Acht zusätzliche Parkplätze entstehen demnächst am Bismarker Ambu. Gudrun Kersten, Inhaberin der gleichnamiger Physiotherapie auf dem Gelände, hatte die Initiative ergriffen.

Bismark l "Von der Stadt habe ich das Grundstück mit den drei Garagen und dem Fahrradschuppen gekauft", erzählt Gudrun Kersten und verweist auf die 150 Quadratmeter große Fläche hinter dem Ambu (ehemaliges Landambulatorium) an Bismarks Stendaler Straße. Mittlerweile sind die Aufbauten abgerissen. "Das haben wir alles in Eigenleistung gemacht", erklärt die Inhaberin der Physiotherapie. Jetzt zeugen nur noch die alten Streifenfundamente von den einstigen Garagen.

Auf der 150 Quadratmeter großen Fläche sollen acht zusätzliche Parkplätze entstehen. Das Parkproblem am Bismarker Ambu ist allseits bekannt, und mit den neuen Stellflächen soll die Situation verbessert werden.

"Wir haben in der Physiotherapie am Tag acht Gruppen, die aus acht bis zehn Personen bestehen", erzählt Gudrun Kersten. Am Freitag kommen zum Beispiel aus der gesamten Altmark 30 Mütter mit ihren Knirpsen, um am Babyschwimmen teilzunehmen.
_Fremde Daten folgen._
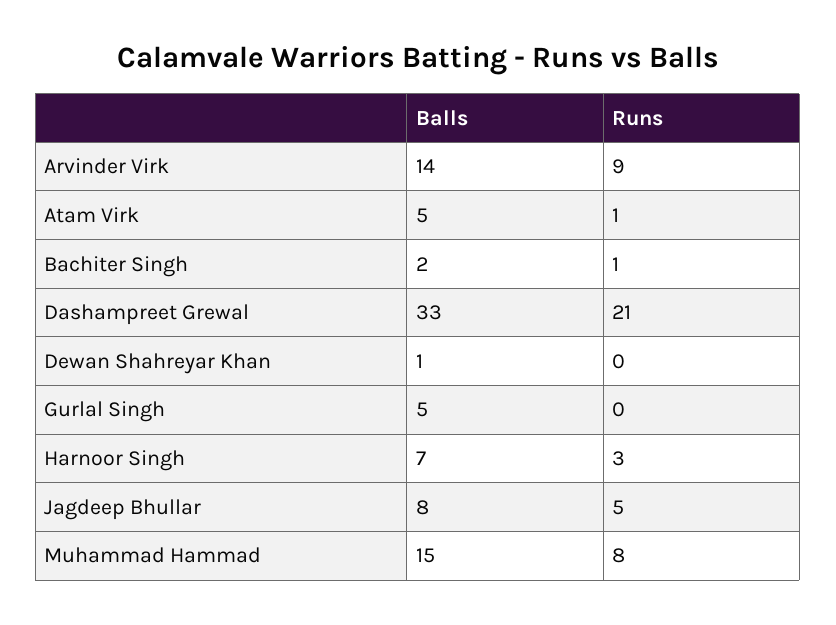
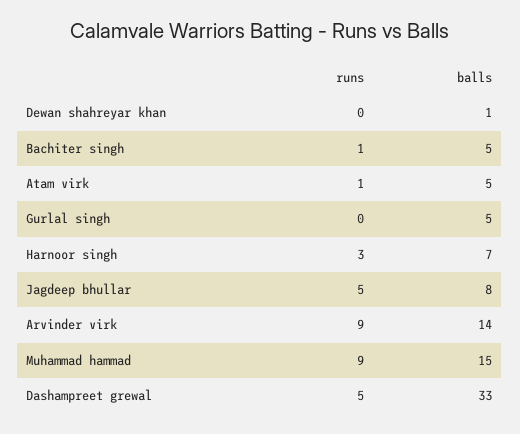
Balls, Bachiter Singh: 2 -> 5
Runs, Dashampreet Grewal: 21 -> 5
Runs, Muhammad Hammad: 8 -> 9

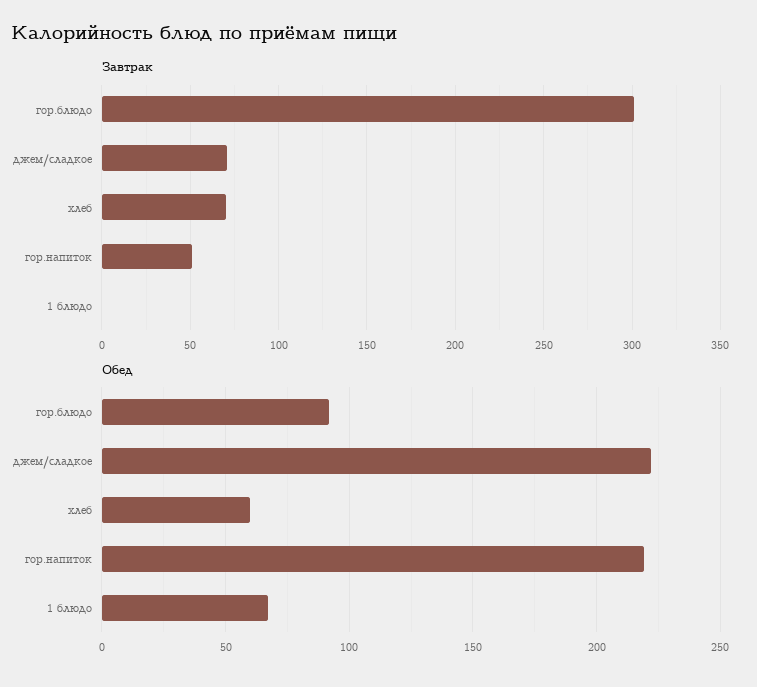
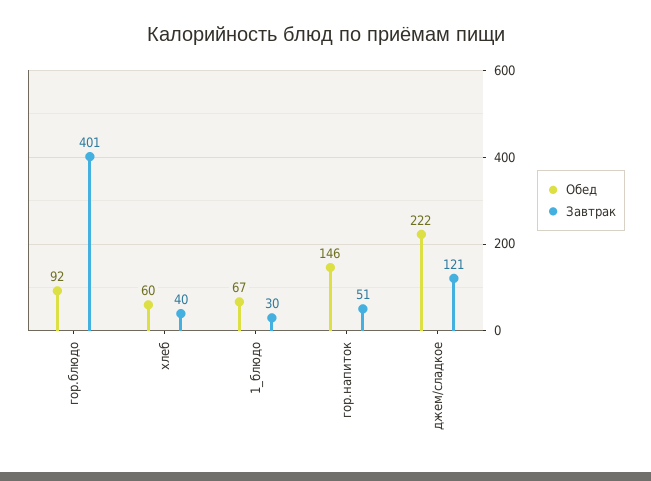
Завтрак, гор.блюдо: 300 -> 401
Завтрак, джем/сладкое: 70 -> 121
Завтрак, хлеб: 70 -> 40
Завтрак, 1 блюдо: 0 -> 30
Обед, гор.напиток: 220 -> 146

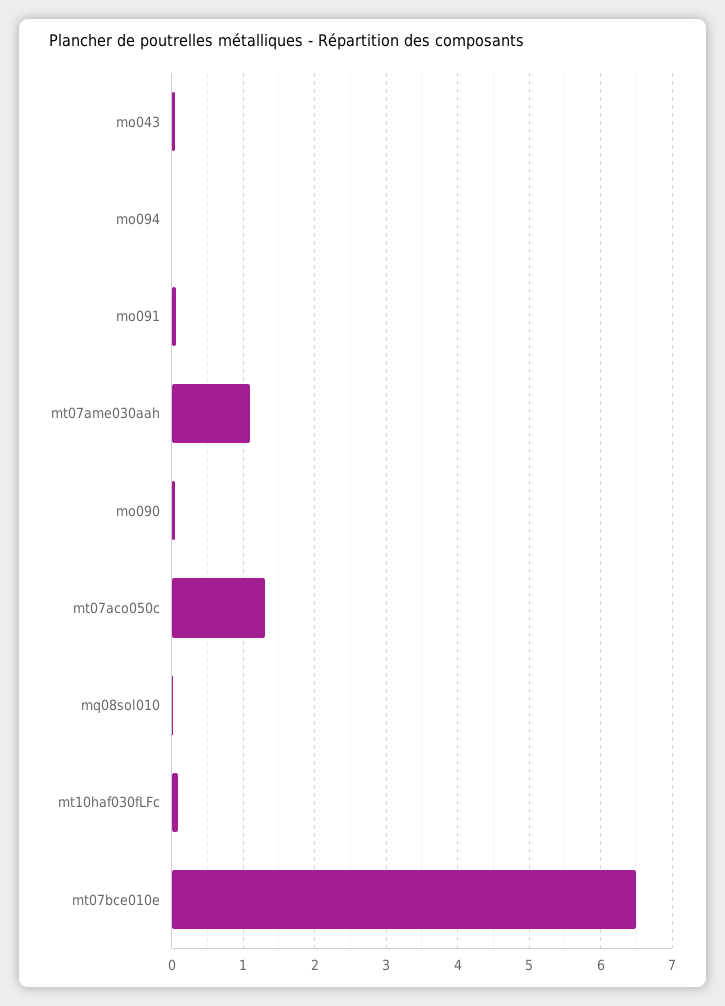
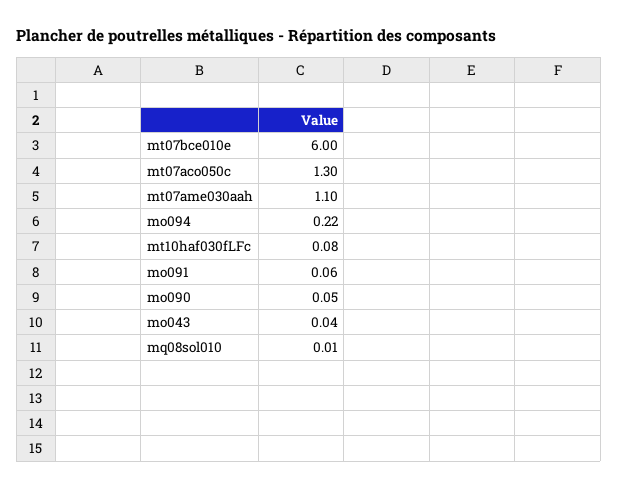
mo094: 0 -> 0.22
mt07bce010e: 6.5 -> 6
Das Angebot läuft in drei Gruppen ab. Zudem beginnen im September nach der Sommerpause die neuen Kurse - unter anderem am 22. September die Rückenschule. Die Physiotherapie Kersten wird also entsprechend frequentiert, und demzufolge werden Parkplätze benötigt. "Für unsere Mitarbeiter haben wir ja hinter der Praxis Parkmöglichkeiten eingerichtet", erklärt Kersten.

Die Schaffung der acht neuen Parkplätze soll einhergehen mit Maßnahmen der Einheitsgemeinde. Entsprechende Absprachen hat Gudrun Kersten bereits mit Bauamtsleiter Erik Dähne getroffen. Die Einheitsgemeinde will hinter dem Ambu den Betonsockel (auf Höhe der Räumlichkeiten der Volkssolidarität) entfernen sowie den Nussbaum fällen. Die vorbereitenden Arbeiten sollen noch in diesem Jahr über die Bühne gehen. Gudrun Kersten will ihre Fläche auch bereits schottern, so dass die 150 Quadratmeter schon über den Winter zum Abstellen von Fahrzeugen genutzt werden können.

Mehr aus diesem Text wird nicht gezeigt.